(Work request 1) In the passage on cognitive fluctuations, what is named as the cardinal feature of Lewy body disease?
(Work request 2) Copy verbatim the part of the passage on cognitive fluctuations that begins at the words "Biden has not" and stops after the words "with the president.".

(Selected extract)
*** Block opens ***
The big question, Woods said, is “what happens when fluctuations become abnormal?” What constitutes unusual cognitive variability depends entirely on the person’s overall health. A brief decline in energy or focus isn’t, on its own, a cause for concern, Woods said. Needing the occasional nap would not by itself render someone unfit for the nation’s highest office. But it could be a problem if accompanied by consistent cognitive shifts, significant medical changes, or impairments to daily life. “If you have a fluctuation where you’re no longer able to manage your day-to-day, even for a period of time, that would be abnormal to me,” Jeremy Pruzin, a cognitive-behavioral neurologist at Banner Alzheimer’s Institute, told me.

Not all fluctuations caused by aging are that severe. But age is a risk factor for conditions that can worsen fluctuations, such as dementia and neurodegenerative diseases. Brain trauma, certain infectious diseases, and mood disorders are also associated with those changes. Fluctuation can take place within days, not just between them: Sundowning, largely associated with Alzheimer’s disease, refers to cognitive issues that arise in the late afternoon and early evening.

A bad day can be part of a constellation of symptoms. In people with Parkinson’s disease, for example, cognitive fluctuations can accompany a soft voice, a shuffling gait, an inability to move fluidly, and a decrease in facial expression, Pruzin said. Cognitive fluctuations are also the cardinal feature of Lewy body disease, a type of dementia. According to Pruzin, people with this illness can “seem rather out of it for periods of time, then seemingly back to or close to normal within the course of hours or a day.”

Biden has not reported having any of these ailments. After an annual physical in February, the president’s doctor said he was “fit for duty,” though Biden was not administered a cognitive test. But after last week, it’s entirely understandable that many Americans are asking whether something more serious is wrong with the president.

Biden’s cognitive variability isn’t necessarily a sign of illness, or even old age. “We all experience good days and bad days,” regardless of age, Alexandra Fiocco, a psychology professor at Toronto Metropolitan University, told me. People misplace their coffee cups, forget the names of their colleagues, stare blankly at laptops. Nobody can be “on” all the time. Fluctuations are just part of “normal human cognition,” Woods said.
*** Block closes ***
(Data block)
*** Block opens ***
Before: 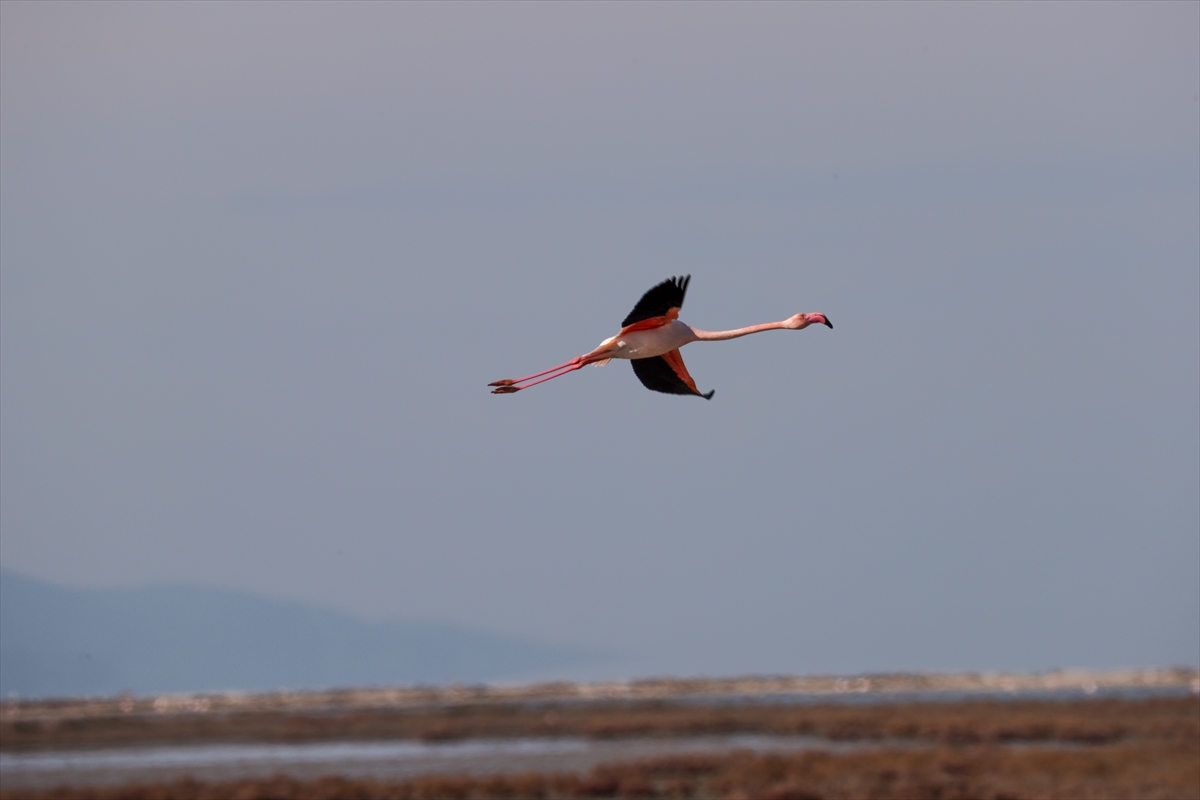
*** Block closes ***
(Reply 1) Cognitive fluctuations are the cardinal feature of Lewy body disease.

(Reply 2)
Biden has not reported having any of these ailments. After an annual physical in February, the president’s doctor said he was “fit for duty,” though Biden was not administered a cognitive test. But after last week, it’s entirely understandable that many Americans are asking whether something more serious is wrong with the president.